When a line of the entries contains the word "GenerationSoftware", report that line.
AVAILABLE DATA START
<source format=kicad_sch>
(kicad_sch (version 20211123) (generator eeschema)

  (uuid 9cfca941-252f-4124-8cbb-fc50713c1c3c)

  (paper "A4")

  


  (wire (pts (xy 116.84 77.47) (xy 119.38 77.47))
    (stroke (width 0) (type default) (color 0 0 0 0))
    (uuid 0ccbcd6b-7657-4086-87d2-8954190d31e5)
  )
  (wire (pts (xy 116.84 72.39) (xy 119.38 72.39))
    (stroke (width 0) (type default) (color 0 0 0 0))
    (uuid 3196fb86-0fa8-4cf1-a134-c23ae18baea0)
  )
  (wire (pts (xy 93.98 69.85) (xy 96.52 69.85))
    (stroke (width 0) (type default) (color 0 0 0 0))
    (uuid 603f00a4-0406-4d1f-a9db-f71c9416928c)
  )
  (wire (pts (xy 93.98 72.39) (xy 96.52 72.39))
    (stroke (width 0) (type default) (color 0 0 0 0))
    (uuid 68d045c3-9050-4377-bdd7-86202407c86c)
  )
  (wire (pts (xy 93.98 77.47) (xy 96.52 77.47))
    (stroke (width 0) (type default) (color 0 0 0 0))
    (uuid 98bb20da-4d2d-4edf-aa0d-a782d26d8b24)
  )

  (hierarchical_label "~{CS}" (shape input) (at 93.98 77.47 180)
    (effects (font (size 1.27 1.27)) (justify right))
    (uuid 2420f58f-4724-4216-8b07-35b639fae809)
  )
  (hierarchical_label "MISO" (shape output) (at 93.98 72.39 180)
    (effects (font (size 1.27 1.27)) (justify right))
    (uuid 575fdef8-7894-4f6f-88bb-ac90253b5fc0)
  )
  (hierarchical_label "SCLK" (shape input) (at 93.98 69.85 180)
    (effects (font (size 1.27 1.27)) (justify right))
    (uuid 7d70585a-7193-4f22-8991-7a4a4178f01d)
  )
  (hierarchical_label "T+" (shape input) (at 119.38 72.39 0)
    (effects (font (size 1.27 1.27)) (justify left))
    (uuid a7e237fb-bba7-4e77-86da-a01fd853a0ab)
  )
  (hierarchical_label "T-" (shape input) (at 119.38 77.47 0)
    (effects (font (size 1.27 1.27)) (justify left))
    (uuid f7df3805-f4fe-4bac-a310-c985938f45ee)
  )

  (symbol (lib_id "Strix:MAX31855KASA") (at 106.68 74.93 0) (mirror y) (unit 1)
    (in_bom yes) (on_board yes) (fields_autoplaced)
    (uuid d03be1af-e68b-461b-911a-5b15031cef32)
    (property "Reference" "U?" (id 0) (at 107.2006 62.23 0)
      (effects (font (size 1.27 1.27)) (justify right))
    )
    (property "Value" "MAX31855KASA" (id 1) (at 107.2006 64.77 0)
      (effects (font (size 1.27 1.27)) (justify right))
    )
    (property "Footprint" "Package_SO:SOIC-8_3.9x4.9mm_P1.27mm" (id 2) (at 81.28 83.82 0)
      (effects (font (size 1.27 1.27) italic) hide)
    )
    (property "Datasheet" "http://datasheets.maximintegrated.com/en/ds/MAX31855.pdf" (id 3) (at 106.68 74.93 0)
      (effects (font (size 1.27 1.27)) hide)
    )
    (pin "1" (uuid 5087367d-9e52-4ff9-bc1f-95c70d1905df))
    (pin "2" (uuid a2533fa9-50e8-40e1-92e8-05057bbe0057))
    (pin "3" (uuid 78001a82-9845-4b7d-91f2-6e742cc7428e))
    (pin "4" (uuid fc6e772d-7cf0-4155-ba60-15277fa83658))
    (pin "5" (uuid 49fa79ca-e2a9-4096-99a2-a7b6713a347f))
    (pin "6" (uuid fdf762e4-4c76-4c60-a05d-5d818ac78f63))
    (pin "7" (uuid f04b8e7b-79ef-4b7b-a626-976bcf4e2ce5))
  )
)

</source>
AVAILABLE DATA END
AVAILABLE DATA START
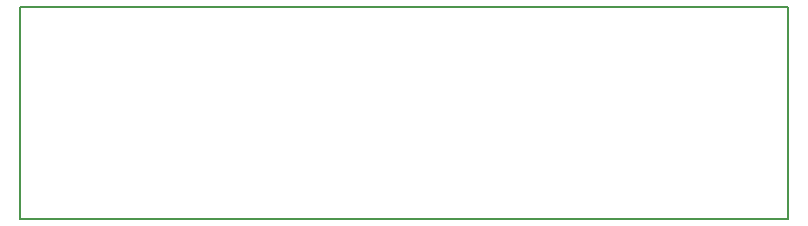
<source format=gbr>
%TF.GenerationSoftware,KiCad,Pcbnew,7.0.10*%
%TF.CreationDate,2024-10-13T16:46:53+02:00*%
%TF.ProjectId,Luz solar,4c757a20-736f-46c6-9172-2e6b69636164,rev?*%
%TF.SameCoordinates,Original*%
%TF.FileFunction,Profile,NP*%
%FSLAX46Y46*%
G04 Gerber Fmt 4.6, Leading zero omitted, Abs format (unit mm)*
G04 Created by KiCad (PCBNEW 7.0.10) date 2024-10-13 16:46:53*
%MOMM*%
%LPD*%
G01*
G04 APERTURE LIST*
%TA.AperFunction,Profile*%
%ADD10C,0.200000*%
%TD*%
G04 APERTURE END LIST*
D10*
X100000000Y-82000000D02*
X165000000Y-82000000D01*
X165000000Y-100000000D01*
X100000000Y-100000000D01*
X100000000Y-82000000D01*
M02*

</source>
AVAILABLE DATA END
AVAILABLE DATA START
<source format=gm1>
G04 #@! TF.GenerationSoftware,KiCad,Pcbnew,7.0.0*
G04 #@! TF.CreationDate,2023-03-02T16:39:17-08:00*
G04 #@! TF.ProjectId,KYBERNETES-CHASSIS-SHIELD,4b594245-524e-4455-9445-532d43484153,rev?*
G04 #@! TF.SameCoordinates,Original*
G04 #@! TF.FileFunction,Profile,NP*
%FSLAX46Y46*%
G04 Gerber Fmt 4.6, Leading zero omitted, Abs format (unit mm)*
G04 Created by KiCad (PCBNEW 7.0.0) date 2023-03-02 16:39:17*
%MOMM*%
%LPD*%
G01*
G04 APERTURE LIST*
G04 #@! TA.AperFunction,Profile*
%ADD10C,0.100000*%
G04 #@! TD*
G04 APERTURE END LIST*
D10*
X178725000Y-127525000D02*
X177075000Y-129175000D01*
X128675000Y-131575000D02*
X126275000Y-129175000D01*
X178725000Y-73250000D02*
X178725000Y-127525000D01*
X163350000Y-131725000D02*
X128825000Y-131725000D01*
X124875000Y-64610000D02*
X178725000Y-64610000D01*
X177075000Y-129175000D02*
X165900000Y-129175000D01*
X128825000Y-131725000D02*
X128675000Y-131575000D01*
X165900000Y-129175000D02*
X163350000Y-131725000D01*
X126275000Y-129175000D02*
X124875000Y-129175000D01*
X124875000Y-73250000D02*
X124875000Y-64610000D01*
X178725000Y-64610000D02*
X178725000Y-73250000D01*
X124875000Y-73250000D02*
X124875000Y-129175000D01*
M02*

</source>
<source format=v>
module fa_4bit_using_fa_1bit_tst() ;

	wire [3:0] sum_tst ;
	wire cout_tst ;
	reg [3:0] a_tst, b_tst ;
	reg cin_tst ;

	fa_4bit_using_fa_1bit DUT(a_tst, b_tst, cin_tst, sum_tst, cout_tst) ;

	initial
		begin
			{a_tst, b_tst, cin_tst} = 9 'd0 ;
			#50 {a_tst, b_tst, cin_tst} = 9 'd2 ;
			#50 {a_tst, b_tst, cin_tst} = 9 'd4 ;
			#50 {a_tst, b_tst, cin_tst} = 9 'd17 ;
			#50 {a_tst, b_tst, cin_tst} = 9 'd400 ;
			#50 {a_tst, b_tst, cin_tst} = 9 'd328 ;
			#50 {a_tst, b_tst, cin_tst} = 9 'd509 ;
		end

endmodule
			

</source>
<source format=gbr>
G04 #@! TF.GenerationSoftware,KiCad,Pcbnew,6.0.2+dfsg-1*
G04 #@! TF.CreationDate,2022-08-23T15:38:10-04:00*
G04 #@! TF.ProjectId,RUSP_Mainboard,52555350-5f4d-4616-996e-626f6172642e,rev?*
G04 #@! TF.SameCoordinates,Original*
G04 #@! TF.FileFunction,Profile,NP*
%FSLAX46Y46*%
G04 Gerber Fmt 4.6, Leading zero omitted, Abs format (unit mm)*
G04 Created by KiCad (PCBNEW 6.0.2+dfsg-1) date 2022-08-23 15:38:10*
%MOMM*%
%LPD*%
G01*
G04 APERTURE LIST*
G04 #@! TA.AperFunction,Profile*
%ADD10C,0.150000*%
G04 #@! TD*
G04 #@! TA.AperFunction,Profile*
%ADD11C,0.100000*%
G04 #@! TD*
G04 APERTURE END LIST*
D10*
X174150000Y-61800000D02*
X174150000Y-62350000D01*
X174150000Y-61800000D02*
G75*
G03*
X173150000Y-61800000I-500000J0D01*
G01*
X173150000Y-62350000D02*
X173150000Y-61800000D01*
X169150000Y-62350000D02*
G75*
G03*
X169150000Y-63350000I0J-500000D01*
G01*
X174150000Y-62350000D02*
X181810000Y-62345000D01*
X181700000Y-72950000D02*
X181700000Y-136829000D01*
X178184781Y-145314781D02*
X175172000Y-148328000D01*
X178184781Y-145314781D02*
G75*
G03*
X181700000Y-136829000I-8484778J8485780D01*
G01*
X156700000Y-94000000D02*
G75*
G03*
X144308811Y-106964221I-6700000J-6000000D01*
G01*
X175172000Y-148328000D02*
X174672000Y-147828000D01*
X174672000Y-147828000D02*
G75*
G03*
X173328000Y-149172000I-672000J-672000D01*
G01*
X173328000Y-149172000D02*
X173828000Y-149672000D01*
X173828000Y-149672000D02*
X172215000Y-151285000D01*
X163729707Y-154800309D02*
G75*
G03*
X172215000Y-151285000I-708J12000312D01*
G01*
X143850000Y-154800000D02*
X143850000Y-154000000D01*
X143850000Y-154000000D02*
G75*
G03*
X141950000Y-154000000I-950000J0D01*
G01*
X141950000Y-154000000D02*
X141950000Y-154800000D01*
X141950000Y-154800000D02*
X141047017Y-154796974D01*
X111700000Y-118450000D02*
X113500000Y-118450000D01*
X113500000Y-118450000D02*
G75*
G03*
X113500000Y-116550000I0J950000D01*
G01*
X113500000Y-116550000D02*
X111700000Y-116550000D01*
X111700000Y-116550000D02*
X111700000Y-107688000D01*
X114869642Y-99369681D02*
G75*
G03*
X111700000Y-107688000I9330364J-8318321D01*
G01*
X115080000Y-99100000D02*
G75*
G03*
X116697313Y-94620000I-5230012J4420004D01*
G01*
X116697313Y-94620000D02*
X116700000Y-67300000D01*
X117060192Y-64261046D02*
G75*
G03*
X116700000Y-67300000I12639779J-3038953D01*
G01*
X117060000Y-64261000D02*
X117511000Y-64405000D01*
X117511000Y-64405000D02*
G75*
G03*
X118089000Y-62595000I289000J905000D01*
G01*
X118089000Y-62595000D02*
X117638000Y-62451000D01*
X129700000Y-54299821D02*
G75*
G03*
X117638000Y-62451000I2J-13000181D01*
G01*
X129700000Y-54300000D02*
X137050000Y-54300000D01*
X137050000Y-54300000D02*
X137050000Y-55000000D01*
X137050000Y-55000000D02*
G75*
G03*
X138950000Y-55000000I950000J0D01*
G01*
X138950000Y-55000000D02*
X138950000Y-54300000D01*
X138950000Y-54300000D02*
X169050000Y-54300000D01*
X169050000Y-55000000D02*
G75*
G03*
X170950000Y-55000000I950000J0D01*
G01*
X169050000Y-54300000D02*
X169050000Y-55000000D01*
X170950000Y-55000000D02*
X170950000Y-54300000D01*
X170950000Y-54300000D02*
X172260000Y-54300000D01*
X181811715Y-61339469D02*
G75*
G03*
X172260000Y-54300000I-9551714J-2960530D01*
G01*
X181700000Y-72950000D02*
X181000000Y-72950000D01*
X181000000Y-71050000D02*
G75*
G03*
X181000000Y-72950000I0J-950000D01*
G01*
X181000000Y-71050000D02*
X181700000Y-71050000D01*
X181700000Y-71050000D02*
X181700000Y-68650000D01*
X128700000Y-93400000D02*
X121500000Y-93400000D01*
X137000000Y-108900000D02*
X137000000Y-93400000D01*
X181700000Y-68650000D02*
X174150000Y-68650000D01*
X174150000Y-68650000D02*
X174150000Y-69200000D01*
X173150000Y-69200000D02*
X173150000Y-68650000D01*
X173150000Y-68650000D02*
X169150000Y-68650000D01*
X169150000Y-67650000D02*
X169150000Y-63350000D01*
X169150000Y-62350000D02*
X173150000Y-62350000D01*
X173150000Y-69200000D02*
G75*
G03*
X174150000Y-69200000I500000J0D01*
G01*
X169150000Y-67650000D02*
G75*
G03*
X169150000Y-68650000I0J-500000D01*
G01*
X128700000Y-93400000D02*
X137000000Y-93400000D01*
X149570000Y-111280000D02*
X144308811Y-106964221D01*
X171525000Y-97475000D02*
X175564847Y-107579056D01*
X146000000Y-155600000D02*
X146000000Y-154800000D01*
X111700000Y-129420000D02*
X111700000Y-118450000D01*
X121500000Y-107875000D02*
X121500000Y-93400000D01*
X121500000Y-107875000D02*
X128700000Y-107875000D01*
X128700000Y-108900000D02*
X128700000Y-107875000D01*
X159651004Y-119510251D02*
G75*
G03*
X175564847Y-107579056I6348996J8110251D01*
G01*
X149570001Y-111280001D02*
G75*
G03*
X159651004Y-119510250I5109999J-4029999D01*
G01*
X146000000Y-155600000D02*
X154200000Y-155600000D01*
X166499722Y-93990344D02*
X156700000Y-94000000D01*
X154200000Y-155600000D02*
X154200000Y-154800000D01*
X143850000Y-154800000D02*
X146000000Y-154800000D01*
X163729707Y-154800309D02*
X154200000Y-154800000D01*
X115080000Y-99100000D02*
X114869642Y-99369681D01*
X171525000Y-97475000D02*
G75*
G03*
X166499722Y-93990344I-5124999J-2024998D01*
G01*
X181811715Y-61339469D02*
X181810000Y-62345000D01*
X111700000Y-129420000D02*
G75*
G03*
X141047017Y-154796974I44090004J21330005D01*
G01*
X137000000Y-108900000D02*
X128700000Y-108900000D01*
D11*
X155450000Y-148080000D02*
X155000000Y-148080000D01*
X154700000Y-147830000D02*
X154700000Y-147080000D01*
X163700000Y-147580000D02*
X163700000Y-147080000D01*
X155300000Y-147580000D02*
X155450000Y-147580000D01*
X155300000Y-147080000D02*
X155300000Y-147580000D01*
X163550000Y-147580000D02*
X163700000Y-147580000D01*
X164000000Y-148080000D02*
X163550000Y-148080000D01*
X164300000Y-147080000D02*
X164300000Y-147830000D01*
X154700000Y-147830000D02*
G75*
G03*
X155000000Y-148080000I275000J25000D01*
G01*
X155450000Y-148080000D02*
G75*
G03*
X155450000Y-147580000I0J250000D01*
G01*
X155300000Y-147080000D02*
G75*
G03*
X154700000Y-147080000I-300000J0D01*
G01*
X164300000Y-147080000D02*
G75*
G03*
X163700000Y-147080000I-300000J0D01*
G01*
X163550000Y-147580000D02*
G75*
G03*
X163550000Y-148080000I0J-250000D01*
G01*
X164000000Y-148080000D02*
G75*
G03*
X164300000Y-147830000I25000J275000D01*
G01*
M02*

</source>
AVAILABLE DATA END
ANSWER AREA —
%TF.GenerationSoftware,KiCad,Pcbnew,7.0.10*%
G04 #@! TF.GenerationSoftware,KiCad,Pcbnew,7.0.0*
G04 #@! TF.GenerationSoftware,KiCad,Pcbnew,6.0.2+dfsg-1*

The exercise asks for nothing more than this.